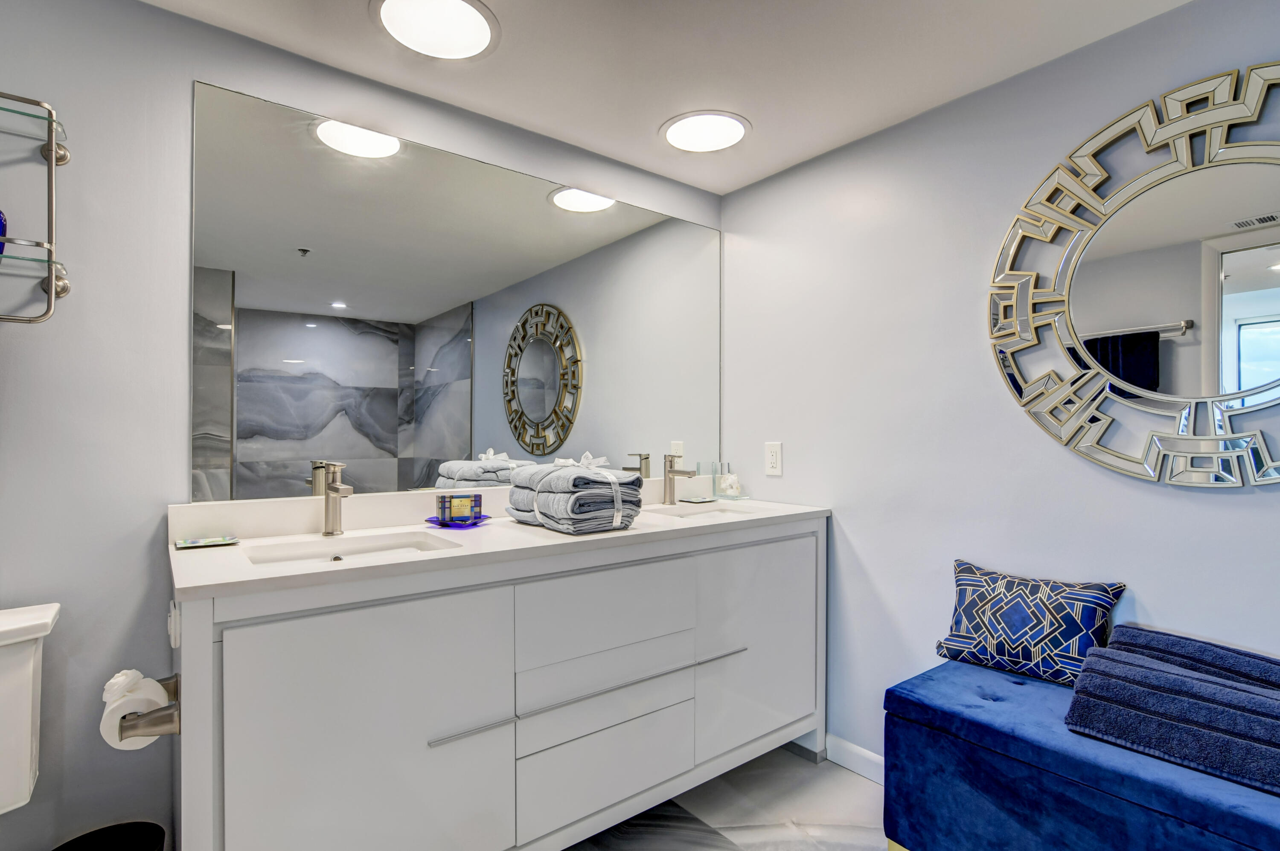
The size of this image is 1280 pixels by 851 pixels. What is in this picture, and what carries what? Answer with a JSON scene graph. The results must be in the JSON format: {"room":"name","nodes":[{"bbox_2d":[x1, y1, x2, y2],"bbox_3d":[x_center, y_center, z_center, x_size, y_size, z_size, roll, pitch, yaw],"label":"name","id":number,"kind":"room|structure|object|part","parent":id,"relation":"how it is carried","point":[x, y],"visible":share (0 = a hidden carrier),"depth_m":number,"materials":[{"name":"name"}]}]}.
{"room":"bathroom","nodes":[
{"label":"bathroom","id":0,"kind":"room"},
{"bbox_2d":[0,0,718,850],"bbox_3d":[-0.965,0.091,1.720,3.355,2.252,0.115,0,0,-38],"label":"back wall","id":1,"kind":"structure","parent":0,"point":[164,16],"depth_m":1.44,"materials":[{"name":"grey paint"}]},
{"bbox_2d":[0,90,71,326],"bbox_3d":[-1.531,-0.445,1.105,0.720,0.472,0.207,0,0,-38],"label":"glass shelf","id":2,"kind":"object","parent":1,"relation":"attached to","point":[51,283],"visible":1,"depth_m":1.26,"materials":[{"name":"silver metal"}]},
{"bbox_2d":[0,209,6,254],"bbox_3d":[-1.382,-0.408,1.237,0.116,0.134,0.109,0,0,-38],"label":"blue vase","id":3,"kind":"object","parent":2,"relation":"on","point":[1,219],"visible":0.77,"depth_m":1.26,"materials":[{"name":"blue glass"}]},
{"bbox_2d":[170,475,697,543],"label":"backsplash","id":4,"kind":"structure","parent":1,"relation":"attached to","point":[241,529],"depth_m":1.72,"materials":[{"name":"white stone"}]},
{"bbox_2d":[189,77,724,506],"bbox_3d":[-0.363,-0.328,2.115,1.912,1.066,0.008,0,0,-38],"label":"wall mirror","id":5,"kind":"object","parent":1,"relation":"attached to","point":[434,440],"visible":0.99,"depth_m":1.86,"materials":[{"name":"mirror"}]},
{"bbox_2d":[130,0,1202,194],"bbox_3d":[-0.007,-1.085,0.557,3.418,0.101,3.104,0,0,-38],"label":"ceiling","id":6,"kind":"structure","parent":0,"point":[650,110],"depth_m":1.70,"materials":[{"name":"white paint"}]},
{"bbox_2d":[373,0,500,60],"bbox_3d":[-0.527,-1.038,1.569,0.325,0.014,0.324,0,0,-38],"label":"ceiling light","id":7,"kind":"object","parent":6,"relation":"attached to","point":[477,23],"visible":0.99,"depth_m":1.57,"materials":[{"name":"white plastic"}]},
{"bbox_2d":[660,110,751,153],"bbox_3d":[0.229,-1.032,2.132,0.322,0.011,0.323,0,0,-38],"label":"ceiling light","id":8,"kind":"object","parent":6,"relation":"in","point":[677,135],"visible":0.99,"depth_m":2.11,"materials":[{"name":"white plastic"}]},
{"bbox_2d":[558,744,894,850],"bbox_3d":[-0.024,1.260,0.533,3.492,0.080,3.180,0,0,-38],"label":"floor","id":9,"kind":"structure","parent":0,"point":[842,772],"depth_m":1.90,"materials":[{"name":"grey stone"}]},
{"bbox_2d":[0,602,60,819],"bbox_3d":[-1.223,0.789,0.897,0.454,0.808,0.791,0,0,-38],"label":"toilet","id":10,"kind":"object","parent":9,"relation":"on","point":[38,621],"visible":1,"depth_m":1.20,"materials":[{"name":"white ceramic"}]},
{"bbox_2d":[49,820,168,850],"bbox_3d":[-1.147,1.040,1.250,0.238,0.300,0.238,0,0,-38],"label":"trash can","id":11,"kind":"object","parent":9,"relation":"on","point":[136,847],"visible":1,"depth_m":1.35,"materials":[{"name":"black"}]},
{"bbox_2d":[170,517,826,850],"bbox_3d":[-0.230,0.718,1.876,1.924,0.989,0.586,0,0,-38],"label":"vanity cabinet","id":12,"kind":"object","parent":9,"relation":"on","point":[627,795],"visible":0.94,"depth_m":1.48,"materials":[{"name":"white paint"}]},
{"bbox_2d":[109,674,180,741],"bbox_3d":[-0.986,0.568,1.215,0.097,0.061,0.221,0,0,-38],"label":"toilet paper holder","id":13,"kind":"object","parent":12,"relation":"attached to","point":[169,681],"visible":0.69,"depth_m":1.15,"materials":[{"name":"silver metal"}]},
{"bbox_2d":[100,672,167,750],"bbox_3d":[-0.987,0.555,1.192,0.092,0.124,0.112,0,0,-38],"label":"toilet paper roll","id":14,"kind":"object","parent":13,"relation":"on","point":[154,683],"visible":0.58,"depth_m":1.16,"materials":[{"name":"white paper"}]},
{"bbox_2d":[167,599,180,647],"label":"wall socket","id":15,"kind":"object","parent":12,"relation":"attached to","point":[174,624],"visible":0.98,"depth_m":1.25,"materials":[{"name":"white plastic"}]},
{"bbox_3d":[-0.578,0.792,1.365,0.536,0.772,0.046,0,0,-38],"label":"cabinet door","id":16,"kind":"part","parent":12,"relation":"part of","materials":[{"name":"white paint"}]},
{"bbox_2d":[167,494,832,602],"bbox_3d":[-0.240,0.292,1.942,1.884,0.086,0.646,0,0,-38],"label":"countertop","id":17,"kind":"structure","parent":12,"relation":"on","point":[544,532],"depth_m":1.58,"materials":[{"name":"white stone"}]},
{"bbox_2d":[174,535,238,549],"bbox_3d":[-1.078,0.288,1.508,0.126,0.009,0.089,0,0,-38],"label":"soap dish","id":18,"kind":"object","parent":17,"relation":"on","point":[184,544],"visible":0.98,"depth_m":1.50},
{"bbox_2d":[320,461,354,536],"bbox_3d":[-0.810,0.196,1.623,0.055,0.198,0.156,0,0,-38],"label":"faucet","id":19,"kind":"object","parent":17,"relation":"on","point":[334,490],"visible":1,"depth_m":1.64,"materials":[{"name":"silver metal"}]},
{"bbox_2d":[243,532,458,567],"bbox_3d":[-0.718,0.378,1.478,0.484,0.125,0.331,0,0,-38],"label":"sink","id":20,"kind":"object","parent":17,"relation":"in","point":[367,547],"visible":0.34,"depth_m":1.60,"materials":[{"name":"white ceramic"}]},
{"bbox_2d":[425,514,490,527],"bbox_3d":[-0.548,0.287,1.831,0.191,0.020,0.189,0,0,-38],"label":"dish","id":21,"kind":"object","parent":17,"relation":"on","point":[437,522],"visible":0.64,"depth_m":1.78,"materials":[{"name":"glass"}]},
{"bbox_2d":[436,492,483,522],"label":"bar soap","id":22,"kind":"object","parent":21,"relation":"on","point":[452,497],"visible":0.97,"depth_m":1.80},
{"bbox_2d":[505,454,643,533],"bbox_3d":[-0.205,0.189,1.871,0.296,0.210,0.409,0,0,-38],"label":"towel stack","id":23,"kind":"object","parent":17,"relation":"on","point":[600,490],"visible":0.98,"depth_m":1.75,"materials":[{"name":"fabric"}]},
{"bbox_2d":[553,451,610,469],"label":"white bow","id":24,"kind":"object","parent":23,"relation":"on","point":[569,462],"visible":0.92,"depth_m":1.91,"materials":[{"name":"white fabric"}]},
{"bbox_2d":[663,453,697,504],"bbox_3d":[0.158,0.204,2.355,0.053,0.194,0.158,0,0,-38],"label":"faucet","id":25,"kind":"object","parent":17,"relation":"on","point":[675,472],"visible":1,"depth_m":2.38,"materials":[{"name":"silver metal"}]},
{"bbox_2d":[677,496,716,504],"bbox_3d":[0.227,0.302,2.438,0.146,0.009,0.080,0,0,-38],"label":"soap dish","id":26,"kind":"object","parent":17,"relation":"on","point":[697,499],"visible":0.98,"depth_m":2.42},
{"bbox_2d":[650,502,759,520],"bbox_3d":[0.241,0.385,2.180,0.459,0.138,0.350,0,0,-38],"label":"sink","id":27,"kind":"object","parent":17,"relation":"in","point":[702,512],"visible":0.31,"depth_m":2.37,"materials":[{"name":"white ceramic"}]},
{"bbox_2d":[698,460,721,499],"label":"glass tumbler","id":28,"kind":"object","parent":17,"relation":"on","point":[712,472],"visible":0.99,"depth_m":2.55,"materials":[{"name":"clear glass"}]},
{"bbox_2d":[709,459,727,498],"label":"glass bookend","id":29,"kind":"object","parent":17,"relation":"on","point":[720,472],"visible":0.99,"depth_m":2.57,"materials":[{"name":"clear glass"}]},
{"bbox_2d":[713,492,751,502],"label":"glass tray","id":30,"kind":"object","parent":17,"relation":"on","point":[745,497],"visible":0.74,"depth_m":2.51,"materials":[{"name":"clear glass"}]},
{"bbox_2d":[715,472,741,496],"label":"crystal bookend","id":31,"kind":"object","parent":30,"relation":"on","point":[727,482],"visible":0.99,"depth_m":2.57,"materials":[{"name":"clear glass"}]},
{"bbox_3d":[-0.100,0.724,1.706,0.921,0.020,0.081,0,0,-38],"label":"drawer pull","id":32,"kind":"part","parent":12,"relation":"part of","materials":[{"name":"silver metal"}]},
{"bbox_3d":[-0.095,0.541,1.740,0.502,0.234,0.041,0,0,-38],"label":"drawer","id":33,"kind":"part","parent":12,"relation":"part of","materials":[{"name":"white paint"}]},
{"bbox_3d":[-0.093,1.017,1.799,0.538,0.243,0.053,0,0,-38],"label":"drawer","id":34,"kind":"part","parent":12,"relation":"part of","materials":[{"name":"white paint"}]},
{"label":"drawer","id":35,"kind":"part","parent":12,"relation":"part of","materials":[{"name":"white paint"}]},
{"bbox_3d":[0.422,0.775,2.133,0.557,0.694,0.046,0,0,-38],"label":"cabinet door","id":36,"kind":"part","parent":12,"relation":"part of","materials":[{"name":"white paint"}]},
{"bbox_2d":[879,657,1279,850],"bbox_3d":[1.205,0.940,1.257,0.471,0.523,1.249,0,0,-38],"label":"storage bench","id":37,"kind":"object","parent":9,"relation":"on","point":[1003,681],"visible":0.85,"depth_m":1.36,"materials":[{"name":"blue fabric"}]},
{"bbox_2d":[932,559,1124,685],"bbox_3d":[1.048,0.532,1.666,0.168,0.263,0.428,0,0,-38],"label":"throw pillow","id":38,"kind":"object","parent":37,"relation":"on","point":[960,621],"visible":0.96,"depth_m":1.61,"materials":[{"name":"blue fabric"}]},
{"bbox_2d":[1063,638,1279,801],"bbox_3d":[1.183,0.592,1.213,0.222,0.152,0.542,0,0,-38],"label":"folded towel","id":39,"kind":"object","parent":37,"relation":"on","point":[1143,673],"visible":0.98,"depth_m":1.21,"materials":[{"name":"blue fabric"}]},
{"bbox_2d":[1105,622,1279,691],"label":"folded towel","id":40,"kind":"object","parent":37,"relation":"on","point":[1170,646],"visible":0.46,"depth_m":1.35,"materials":[{"name":"blue fabric"}]},
{"bbox_2d":[718,0,1279,774],"bbox_3d":[1.317,0.090,1.559,0.112,2.264,3.001,0,0,-38],"label":"right wall","id":41,"kind":"structure","parent":0,"point":[1246,497],"depth_m":1.90,"materials":[{"name":"paint"}]},
{"bbox_2d":[763,441,782,476],"bbox_3d":[0.534,0.127,2.431,0.009,0.131,0.079,0,0,-38],"label":"wall outlet","id":42,"kind":"object","parent":41,"relation":"attached to","point":[772,462],"visible":0.98,"depth_m":2.42,"materials":[{"name":"white plastic"}]},
{"bbox_2d":[825,734,883,784],"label":"baseboard","id":43,"kind":"structure","parent":41,"relation":"attached to","point":[875,760],"depth_m":2.13,"materials":[{"name":"white paint"}]},
{"bbox_2d":[986,59,1279,487],"bbox_3d":[1.353,-0.341,1.416,0.032,0.990,1.009,0,0,-38],"label":"round mirror","id":44,"kind":"object","parent":41,"relation":"attached to","point":[1276,269],"visible":1,"depth_m":1.49,"materials":[{"name":"mirror"}]}
]}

---

▸ Task description: Where a line of the records above holds the word "part", copy that line.

▸ Finished task:
The size of this image is 1280 pixels by 851 pixels. What is in this picture, and what carries what? Answer with a JSON scene graph. The results must be in the JSON format: {"room":"name","nodes":[{"bbox_2d":[x1, y1, x2, y2],"bbox_3d":[x_center, y_center, z_center, x_size, y_size, z_size, roll, pitch, yaw],"label":"name","id":number,"kind":"room|structure|object|part","parent":id,"relation":"how it is carried","point":[x, y],"visible":share (0 = a hidden carrier),"depth_m":number,"materials":[{"name":"name"}]}]}.
{"bbox_3d":[-0.578,0.792,1.365,0.536,0.772,0.046,0,0,-38],"label":"cabinet door","id":16,"kind":"part","parent":12,"relation":"part of","materials":[{"name":"white paint"}]},
{"bbox_3d":[-0.100,0.724,1.706,0.921,0.020,0.081,0,0,-38],"label":"drawer pull","id":32,"kind":"part","parent":12,"relation":"part of","materials":[{"name":"silver metal"}]},
{"bbox_3d":[-0.095,0.541,1.740,0.502,0.234,0.041,0,0,-38],"label":"drawer","id":33,"kind":"part","parent":12,"relation":"part of","materials":[{"name":"white paint"}]},
{"bbox_3d":[-0.093,1.017,1.799,0.538,0.243,0.053,0,0,-38],"label":"drawer","id":34,"kind":"part","parent":12,"relation":"part of","materials":[{"name":"white paint"}]},
{"label":"drawer","id":35,"kind":"part","parent":12,"relation":"part of","materials":[{"name":"white paint"}]},
{"bbox_3d":[0.422,0.775,2.133,0.557,0.694,0.046,0,0,-38],"label":"cabinet door","id":36,"kind":"part","parent":12,"relation":"part of","materials":[{"name":"white paint"}]},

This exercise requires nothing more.